Discrimination on the basis of religious status raises grave constitutional questions for the reasons the Court describes. But I was not sure about characterizing the State’s discrimination in Trinity Lutheran as focused only on religious status, and I am even less sure about characterizing the State’s discrimination here that way.
. . .
Our cases have long recognized the importance of protecting religious actions, not just religious status. In its very first decision applying the Free Exercise Clause to the States, the Court explained that the First Amendment protects the “freedom to act” as well as the “freedom to believe.”
. . .
In Sherbert v. Verner, 374 U. S. 398 (1963), for example, a State denied unemployment benefits to Adell Sherbert not because she was a Seventh Day Adventist but because she had put her faith into practice by refusing to labor on the day she believed God had set aside for rest. See id., at 399–401. Recognizing her right to exercise her religion freely, the Court held that Ms. Sherbert was entitled to benefits.
. . .
The First Amendment protects religious uses and actions for good reason. What point is it to tell a person that he is free to be Muslim but he may be subject to discrimination for doing what his religion commands, attending Friday prayers, living his daily life in harmony with the teaching of his faith, and educating his children in its ways? What does it mean to tell an Orthodox Jew that she may have her religion but may be targeted for observing her religious calendar? Often, governments lack effective ways to control what lies in a person’s heart or mind. But they can bring to bear enormous power over what people say and do. The right to be religious without the right to do religious things would hardly amount to a right at all.
. . .
In the century before our Nation’s founding, Oliver Cromwell promised to Catholics in Ireland: “‘As to freedom of conscience, I meddle with no man’s conscience; but if you mean by that, liberty to celebrate the Mass, I would have you understand that in no place where the power of the Parliament of England prevails shall that be permitted.’”
. . .
Of course, in public benefits cases like the one before us the stakes are not so dramatic. Individuals are forced only to choose between forgoing state aid or pursuing some aspect of their faith. The government does not put a gun to the head, only a thumb on the scale. But, as so many of our cases explain, the Free Exercise Clause doesn’t easily tolerate either; any discrimination against religious exercise must meet the demands of strict scrutiny. In this way, the Clause seeks to ensure that religion remains “a matter of voluntary choice by individuals and their associations, [where] each sect ‘flourish[es] according to the zeal of its adherents and the appeal of its dogma,’ ” influenced by neither where the government points its gun nor where it places its thumb.
. . .
Montana’s Supreme Court disregarded these foundational principles. Effectively, the court told the state legislature and parents of Montana like Ms. Espinoza: You can have school choice, but if anyone dares to choose to send a child to an accredited religious school, the program will be shuttered. That condition on a public benefit discriminates against the free exercise of religion. Calling it discrimination on the basis of religious status or religious activity makes no difference: It is unconstitutional all the same.

**Given entries:**
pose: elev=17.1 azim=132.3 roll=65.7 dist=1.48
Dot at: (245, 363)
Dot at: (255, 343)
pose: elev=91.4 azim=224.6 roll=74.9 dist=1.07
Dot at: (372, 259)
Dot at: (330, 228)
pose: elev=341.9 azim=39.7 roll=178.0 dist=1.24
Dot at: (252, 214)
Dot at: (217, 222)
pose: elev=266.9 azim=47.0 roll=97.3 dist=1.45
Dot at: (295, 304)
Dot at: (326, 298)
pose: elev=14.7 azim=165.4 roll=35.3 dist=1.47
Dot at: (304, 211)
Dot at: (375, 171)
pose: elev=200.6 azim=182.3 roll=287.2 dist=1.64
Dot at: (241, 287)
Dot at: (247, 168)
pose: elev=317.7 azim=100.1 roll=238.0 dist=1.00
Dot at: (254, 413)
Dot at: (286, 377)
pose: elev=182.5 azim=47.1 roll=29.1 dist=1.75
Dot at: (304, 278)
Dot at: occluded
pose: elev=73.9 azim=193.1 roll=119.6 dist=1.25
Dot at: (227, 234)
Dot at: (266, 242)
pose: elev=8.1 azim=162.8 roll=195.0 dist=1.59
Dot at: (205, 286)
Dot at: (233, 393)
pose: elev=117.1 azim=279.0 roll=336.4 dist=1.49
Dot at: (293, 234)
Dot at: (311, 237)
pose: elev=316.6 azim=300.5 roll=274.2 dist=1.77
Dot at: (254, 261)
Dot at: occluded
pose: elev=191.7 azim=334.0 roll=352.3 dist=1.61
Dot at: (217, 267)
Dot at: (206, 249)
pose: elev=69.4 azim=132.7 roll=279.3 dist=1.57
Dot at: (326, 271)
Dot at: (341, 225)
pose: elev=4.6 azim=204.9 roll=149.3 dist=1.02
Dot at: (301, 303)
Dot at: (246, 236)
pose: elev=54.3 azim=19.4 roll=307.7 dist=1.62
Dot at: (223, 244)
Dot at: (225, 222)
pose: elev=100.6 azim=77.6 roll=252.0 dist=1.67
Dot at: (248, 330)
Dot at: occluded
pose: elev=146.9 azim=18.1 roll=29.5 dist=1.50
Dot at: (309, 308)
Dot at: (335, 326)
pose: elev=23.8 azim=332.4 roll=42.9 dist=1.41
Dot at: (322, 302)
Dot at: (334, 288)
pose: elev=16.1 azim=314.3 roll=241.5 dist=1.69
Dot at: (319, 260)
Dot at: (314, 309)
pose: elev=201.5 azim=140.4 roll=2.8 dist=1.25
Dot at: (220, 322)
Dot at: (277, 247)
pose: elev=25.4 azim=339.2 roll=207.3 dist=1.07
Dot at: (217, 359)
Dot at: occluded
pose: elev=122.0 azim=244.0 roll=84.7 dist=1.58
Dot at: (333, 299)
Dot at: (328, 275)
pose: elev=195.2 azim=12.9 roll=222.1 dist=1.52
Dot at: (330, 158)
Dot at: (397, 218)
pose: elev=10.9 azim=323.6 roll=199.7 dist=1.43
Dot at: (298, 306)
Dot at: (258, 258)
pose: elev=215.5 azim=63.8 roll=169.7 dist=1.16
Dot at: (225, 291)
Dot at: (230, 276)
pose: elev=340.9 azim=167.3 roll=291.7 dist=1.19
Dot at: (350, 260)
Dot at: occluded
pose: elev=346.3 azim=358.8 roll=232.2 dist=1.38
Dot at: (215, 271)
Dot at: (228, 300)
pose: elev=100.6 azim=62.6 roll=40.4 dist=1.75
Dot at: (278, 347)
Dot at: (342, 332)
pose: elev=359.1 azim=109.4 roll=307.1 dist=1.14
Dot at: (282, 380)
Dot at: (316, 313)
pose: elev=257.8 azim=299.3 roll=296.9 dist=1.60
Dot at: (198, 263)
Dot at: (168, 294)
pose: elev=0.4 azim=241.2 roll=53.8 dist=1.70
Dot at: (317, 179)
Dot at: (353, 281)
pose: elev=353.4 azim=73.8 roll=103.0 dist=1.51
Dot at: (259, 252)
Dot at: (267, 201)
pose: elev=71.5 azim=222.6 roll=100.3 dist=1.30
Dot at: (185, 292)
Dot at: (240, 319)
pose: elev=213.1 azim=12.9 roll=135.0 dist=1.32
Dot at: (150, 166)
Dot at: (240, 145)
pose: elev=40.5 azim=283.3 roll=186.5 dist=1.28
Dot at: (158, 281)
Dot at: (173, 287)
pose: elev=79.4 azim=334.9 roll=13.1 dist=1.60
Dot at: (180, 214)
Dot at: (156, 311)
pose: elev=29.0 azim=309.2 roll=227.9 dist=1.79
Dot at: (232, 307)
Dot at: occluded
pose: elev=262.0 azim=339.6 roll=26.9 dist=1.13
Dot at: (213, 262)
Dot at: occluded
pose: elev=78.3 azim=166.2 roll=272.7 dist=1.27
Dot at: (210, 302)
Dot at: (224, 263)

**What to produce:**
In the passage on religious exercise, why did the State deny unemployment benefits to Adell Sherbert?

**Written response:**
She put her faith into practice by refusing to work on the day she believed God had set aside for rest.